By Alessia Peretti
At 98 years old, Venezuelan artist Lucida Hurtado has finally got her breakout moment, with a solo exhibition at London’s Serpentine Gallery.
Now based in Santa Monica, California, Hurtado has been painting for more than 70 years, but has only recently begun to get the acclaim many critics think she deserves.
Joseph Constable, curator of the “Luchita Hurtado: I Live I Die I Will Be Reborn” exhibition at the Serpentine Gallery, said: “We decided to give her an exhibition now, due the striking layers of experimentation that mark her oeuvre, as well as the contemporary relevance of her work to issues such as our relationship to the environment and the realities of its destruction.”
Her paintings have variously been described as surrealist, magic surrealist and utopian.

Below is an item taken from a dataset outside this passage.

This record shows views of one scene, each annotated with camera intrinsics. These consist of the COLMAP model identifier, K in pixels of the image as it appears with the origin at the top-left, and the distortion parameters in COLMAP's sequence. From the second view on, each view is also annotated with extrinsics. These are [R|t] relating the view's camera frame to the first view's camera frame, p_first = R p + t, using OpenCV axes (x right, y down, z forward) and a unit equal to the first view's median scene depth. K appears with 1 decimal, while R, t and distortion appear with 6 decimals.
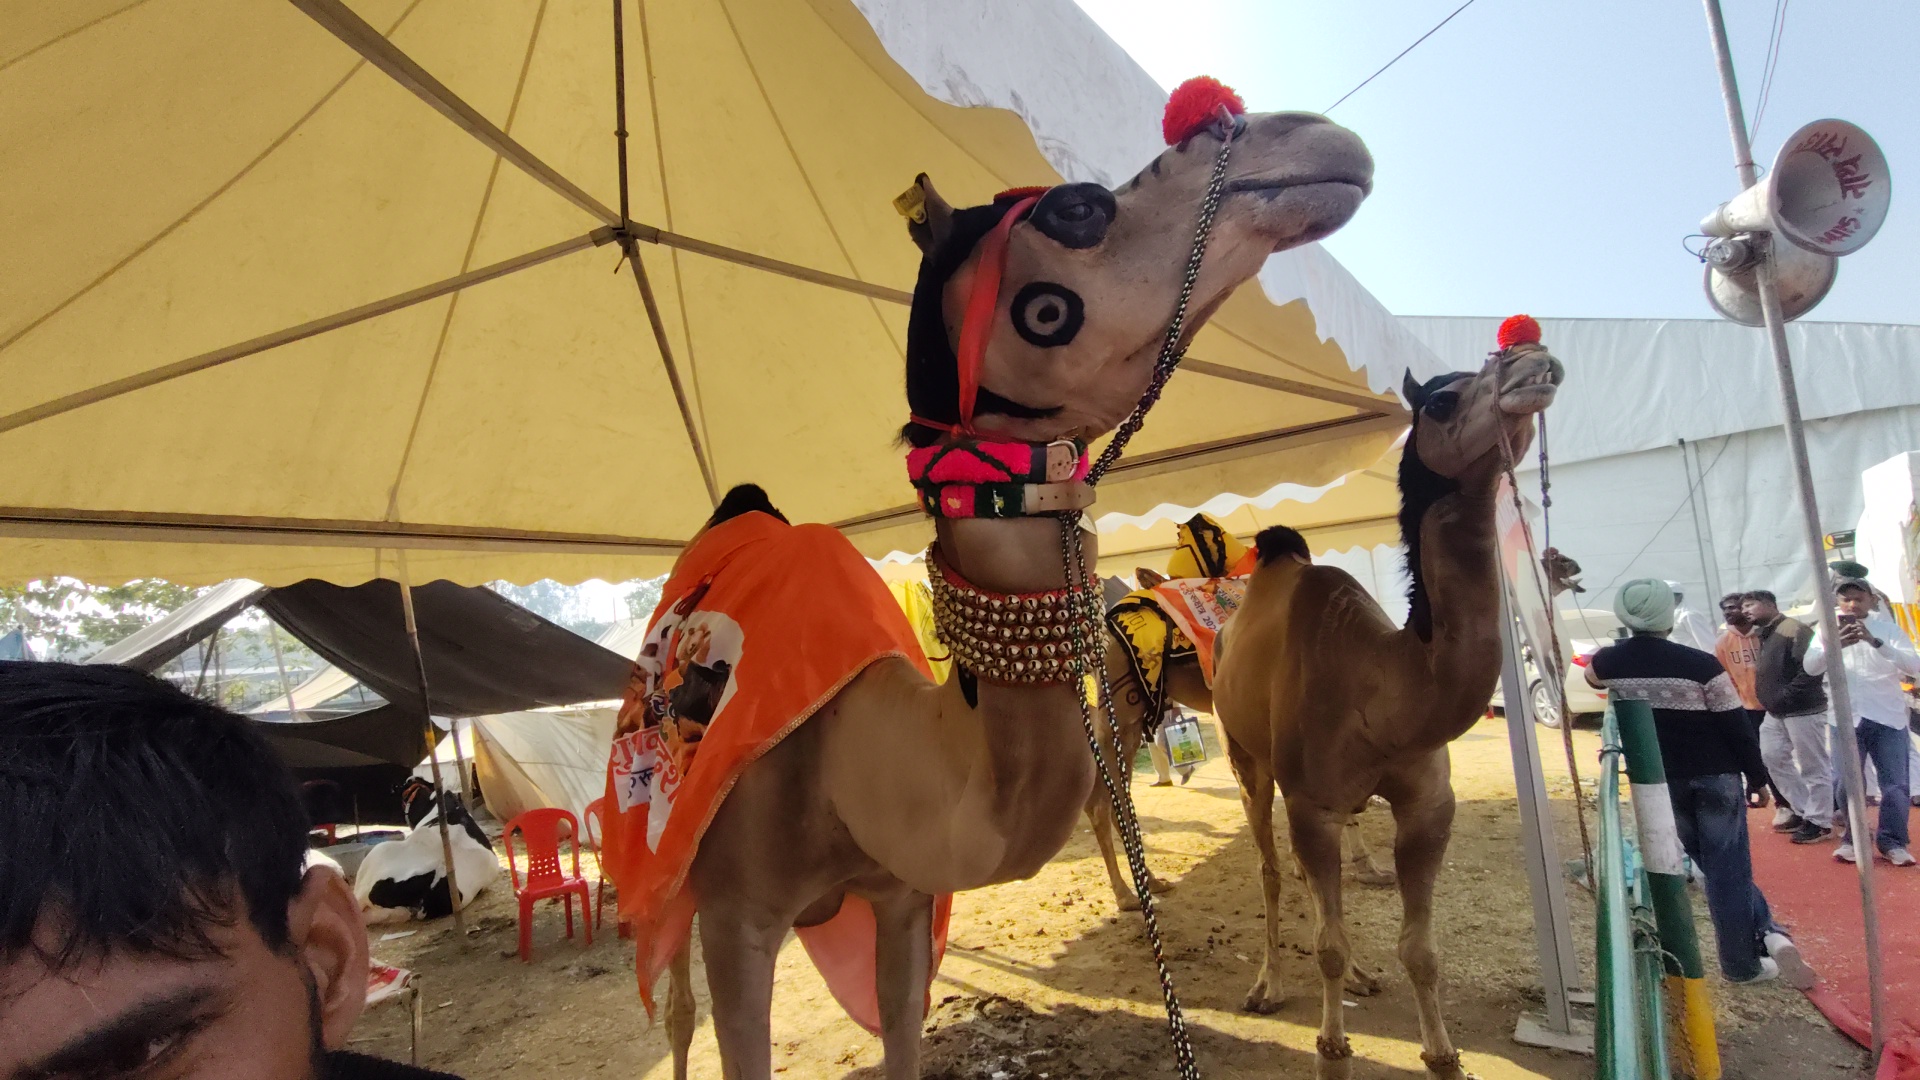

Visual artist Patricia Bidi described herself as Hurtado’s “number one fan in the world”. Bidi said: “I have been inspired by her connection to nature. [Hurtado] says, ‘I have a responsibility to the world, I have a responsibility to my planet.’”
In her youth, Hurtado rubbed shoulders with some of the greatest artists of the 20th century, such as Frida Kahlo and Marcel Duchamp, but she wasn’t “discovered” until the artistic director of the gallery, Hans-Ulrich Obrist, first discovered her work during a studio visit in 2017.
One year later, she came to critical attention worldwide as part of the group exhibition “Made in LA” at the Hammer Museum in Los Angeles.
One of Constable’s favourite works in the current show, which runs until 20 October, is a series called “Moth Lights” which the curator describes as “a group of 24 paintings arranged together that comprise formal experiments in depicting light on the canvas”.
The name derives from the artist’s interest in seeing whether moths would be attracted to the depiction of light in the same way as they are to flames or to electric light.